> Task details
Nothing but a number belongs in the answer: the count of lines below that contain the word "ipoporto".
--- Provided material Enclosed Below ---
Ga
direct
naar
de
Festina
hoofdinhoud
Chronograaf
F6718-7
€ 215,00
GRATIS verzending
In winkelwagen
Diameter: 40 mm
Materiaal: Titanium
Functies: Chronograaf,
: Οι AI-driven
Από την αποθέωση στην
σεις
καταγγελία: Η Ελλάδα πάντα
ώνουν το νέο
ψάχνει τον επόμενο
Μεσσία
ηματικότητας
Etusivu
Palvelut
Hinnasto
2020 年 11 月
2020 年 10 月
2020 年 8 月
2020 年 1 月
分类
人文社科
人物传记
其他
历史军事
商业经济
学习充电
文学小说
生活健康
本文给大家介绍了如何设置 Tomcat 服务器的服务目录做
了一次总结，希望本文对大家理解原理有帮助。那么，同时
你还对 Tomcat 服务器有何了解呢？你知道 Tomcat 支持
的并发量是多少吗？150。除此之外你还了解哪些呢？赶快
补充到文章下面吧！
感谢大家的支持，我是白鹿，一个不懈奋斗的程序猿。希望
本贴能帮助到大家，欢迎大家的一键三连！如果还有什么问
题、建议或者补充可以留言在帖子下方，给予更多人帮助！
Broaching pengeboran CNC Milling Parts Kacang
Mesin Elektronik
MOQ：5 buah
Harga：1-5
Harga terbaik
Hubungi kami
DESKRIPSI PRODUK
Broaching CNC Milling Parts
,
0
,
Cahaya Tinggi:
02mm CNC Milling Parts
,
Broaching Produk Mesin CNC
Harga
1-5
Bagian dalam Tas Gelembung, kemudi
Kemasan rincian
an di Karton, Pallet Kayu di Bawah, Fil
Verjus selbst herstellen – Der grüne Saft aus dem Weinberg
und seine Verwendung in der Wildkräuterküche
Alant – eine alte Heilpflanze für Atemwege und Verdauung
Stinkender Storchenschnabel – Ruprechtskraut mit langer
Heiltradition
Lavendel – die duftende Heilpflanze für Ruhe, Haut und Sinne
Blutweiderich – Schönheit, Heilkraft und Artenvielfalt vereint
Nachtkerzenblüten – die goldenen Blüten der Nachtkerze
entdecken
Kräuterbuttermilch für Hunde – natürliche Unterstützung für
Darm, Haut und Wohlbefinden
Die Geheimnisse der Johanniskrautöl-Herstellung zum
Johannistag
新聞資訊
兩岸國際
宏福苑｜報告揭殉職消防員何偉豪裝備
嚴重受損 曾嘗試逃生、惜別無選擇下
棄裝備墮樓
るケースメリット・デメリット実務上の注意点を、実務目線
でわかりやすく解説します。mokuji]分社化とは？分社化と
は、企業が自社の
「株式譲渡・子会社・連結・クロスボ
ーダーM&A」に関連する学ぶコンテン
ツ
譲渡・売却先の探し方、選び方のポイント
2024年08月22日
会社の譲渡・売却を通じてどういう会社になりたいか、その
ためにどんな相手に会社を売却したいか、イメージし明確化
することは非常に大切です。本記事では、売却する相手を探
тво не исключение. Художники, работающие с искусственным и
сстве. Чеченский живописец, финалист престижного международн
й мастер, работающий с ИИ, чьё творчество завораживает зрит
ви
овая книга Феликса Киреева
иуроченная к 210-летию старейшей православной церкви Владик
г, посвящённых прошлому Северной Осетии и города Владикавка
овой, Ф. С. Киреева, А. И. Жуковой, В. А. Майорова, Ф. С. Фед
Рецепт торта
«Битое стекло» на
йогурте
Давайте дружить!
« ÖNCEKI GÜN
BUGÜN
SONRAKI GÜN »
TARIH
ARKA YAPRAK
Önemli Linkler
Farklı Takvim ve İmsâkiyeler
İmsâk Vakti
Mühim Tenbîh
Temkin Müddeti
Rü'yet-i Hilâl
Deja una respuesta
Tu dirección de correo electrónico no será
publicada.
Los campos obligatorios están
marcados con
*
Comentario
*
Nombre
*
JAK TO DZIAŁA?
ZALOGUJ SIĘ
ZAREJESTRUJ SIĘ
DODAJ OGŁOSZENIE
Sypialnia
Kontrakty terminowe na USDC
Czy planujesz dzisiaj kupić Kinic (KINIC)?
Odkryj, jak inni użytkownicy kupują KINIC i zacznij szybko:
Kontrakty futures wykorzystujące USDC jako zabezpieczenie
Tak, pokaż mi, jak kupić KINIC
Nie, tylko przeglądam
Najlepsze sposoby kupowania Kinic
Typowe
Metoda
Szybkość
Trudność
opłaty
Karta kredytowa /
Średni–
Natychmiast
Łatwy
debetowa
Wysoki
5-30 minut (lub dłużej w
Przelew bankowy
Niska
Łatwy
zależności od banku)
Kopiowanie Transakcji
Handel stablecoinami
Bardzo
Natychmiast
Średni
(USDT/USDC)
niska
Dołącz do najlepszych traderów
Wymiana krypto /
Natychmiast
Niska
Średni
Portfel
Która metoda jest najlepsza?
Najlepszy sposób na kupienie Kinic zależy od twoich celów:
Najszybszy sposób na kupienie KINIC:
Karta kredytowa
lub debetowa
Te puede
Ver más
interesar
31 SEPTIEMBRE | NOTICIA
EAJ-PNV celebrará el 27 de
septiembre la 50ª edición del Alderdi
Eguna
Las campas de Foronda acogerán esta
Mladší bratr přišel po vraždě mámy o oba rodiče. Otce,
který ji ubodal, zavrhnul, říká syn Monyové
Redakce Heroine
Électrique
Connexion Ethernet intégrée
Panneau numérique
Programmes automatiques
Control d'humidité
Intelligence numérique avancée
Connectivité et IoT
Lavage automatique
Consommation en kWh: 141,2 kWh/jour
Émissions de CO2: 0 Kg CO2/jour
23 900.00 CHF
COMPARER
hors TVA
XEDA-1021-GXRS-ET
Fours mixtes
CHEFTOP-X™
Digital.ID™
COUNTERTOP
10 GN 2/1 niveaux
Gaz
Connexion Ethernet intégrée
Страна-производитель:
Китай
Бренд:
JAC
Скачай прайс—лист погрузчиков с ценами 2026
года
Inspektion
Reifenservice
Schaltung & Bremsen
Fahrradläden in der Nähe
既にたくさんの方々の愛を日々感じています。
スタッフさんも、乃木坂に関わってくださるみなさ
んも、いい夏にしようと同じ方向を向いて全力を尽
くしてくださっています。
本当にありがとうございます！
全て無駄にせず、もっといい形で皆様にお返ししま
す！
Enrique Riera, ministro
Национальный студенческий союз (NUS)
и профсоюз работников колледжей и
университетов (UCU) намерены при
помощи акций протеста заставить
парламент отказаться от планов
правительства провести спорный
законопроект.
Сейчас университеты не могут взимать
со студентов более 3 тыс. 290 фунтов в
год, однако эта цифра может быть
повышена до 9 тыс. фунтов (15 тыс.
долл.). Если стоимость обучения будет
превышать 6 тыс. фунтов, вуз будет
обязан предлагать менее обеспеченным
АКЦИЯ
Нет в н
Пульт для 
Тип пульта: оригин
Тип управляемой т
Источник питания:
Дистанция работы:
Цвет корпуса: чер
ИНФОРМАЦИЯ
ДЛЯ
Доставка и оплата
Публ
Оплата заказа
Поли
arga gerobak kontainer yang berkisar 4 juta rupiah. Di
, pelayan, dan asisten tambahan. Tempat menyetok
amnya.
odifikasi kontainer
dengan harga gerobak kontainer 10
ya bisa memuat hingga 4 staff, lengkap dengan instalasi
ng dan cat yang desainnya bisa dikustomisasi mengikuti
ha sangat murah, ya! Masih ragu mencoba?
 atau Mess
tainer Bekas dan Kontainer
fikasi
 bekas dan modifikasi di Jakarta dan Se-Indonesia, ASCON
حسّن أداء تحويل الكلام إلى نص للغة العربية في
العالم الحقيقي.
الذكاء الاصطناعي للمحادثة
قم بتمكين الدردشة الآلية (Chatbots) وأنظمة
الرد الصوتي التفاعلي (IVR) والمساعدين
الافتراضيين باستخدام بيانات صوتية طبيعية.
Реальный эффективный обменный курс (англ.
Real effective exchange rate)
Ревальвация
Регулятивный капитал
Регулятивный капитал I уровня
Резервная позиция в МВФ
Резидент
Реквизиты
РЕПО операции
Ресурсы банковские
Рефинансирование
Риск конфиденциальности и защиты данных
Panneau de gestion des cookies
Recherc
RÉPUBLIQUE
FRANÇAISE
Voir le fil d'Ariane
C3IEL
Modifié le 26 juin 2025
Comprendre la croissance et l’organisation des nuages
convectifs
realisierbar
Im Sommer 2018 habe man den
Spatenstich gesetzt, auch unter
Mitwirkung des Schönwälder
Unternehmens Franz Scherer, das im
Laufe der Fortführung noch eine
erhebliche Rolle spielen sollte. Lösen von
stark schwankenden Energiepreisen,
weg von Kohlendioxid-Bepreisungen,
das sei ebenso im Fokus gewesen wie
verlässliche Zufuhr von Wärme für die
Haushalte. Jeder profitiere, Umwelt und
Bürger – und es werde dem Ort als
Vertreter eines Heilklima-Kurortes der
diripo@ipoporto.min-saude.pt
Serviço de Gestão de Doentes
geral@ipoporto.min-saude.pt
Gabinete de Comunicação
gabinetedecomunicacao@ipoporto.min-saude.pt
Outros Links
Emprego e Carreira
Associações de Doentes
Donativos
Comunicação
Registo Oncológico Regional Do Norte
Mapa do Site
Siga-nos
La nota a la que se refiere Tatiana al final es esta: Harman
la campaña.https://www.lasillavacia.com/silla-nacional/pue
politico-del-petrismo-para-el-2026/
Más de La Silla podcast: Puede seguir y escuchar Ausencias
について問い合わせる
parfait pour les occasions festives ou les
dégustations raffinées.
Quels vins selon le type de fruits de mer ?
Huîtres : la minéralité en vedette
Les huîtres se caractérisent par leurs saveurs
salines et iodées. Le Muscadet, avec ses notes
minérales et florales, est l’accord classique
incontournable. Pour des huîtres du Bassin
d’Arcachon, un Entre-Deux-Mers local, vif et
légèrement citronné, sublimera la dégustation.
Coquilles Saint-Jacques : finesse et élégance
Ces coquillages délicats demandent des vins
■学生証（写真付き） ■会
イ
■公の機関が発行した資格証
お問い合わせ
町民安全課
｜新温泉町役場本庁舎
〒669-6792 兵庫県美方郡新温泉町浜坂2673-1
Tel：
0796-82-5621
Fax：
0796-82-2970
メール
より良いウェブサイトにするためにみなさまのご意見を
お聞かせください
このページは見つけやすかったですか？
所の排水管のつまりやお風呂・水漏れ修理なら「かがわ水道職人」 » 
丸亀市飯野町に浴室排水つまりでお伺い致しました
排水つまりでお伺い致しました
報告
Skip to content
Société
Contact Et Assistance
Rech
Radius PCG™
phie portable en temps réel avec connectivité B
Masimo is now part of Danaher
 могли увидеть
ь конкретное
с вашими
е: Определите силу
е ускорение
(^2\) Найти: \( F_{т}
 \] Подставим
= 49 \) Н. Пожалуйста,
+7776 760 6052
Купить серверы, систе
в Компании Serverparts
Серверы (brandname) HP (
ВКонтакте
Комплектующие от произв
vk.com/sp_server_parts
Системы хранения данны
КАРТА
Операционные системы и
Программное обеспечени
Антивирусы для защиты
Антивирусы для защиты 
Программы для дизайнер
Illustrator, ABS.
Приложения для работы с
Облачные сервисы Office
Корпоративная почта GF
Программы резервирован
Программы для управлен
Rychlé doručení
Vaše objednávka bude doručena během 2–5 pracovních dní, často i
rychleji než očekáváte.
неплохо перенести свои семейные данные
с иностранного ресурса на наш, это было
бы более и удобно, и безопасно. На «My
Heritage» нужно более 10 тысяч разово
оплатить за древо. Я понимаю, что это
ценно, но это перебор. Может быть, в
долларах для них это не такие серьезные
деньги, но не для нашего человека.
--- End of Enclosed Provided material ---
> Worked solution
3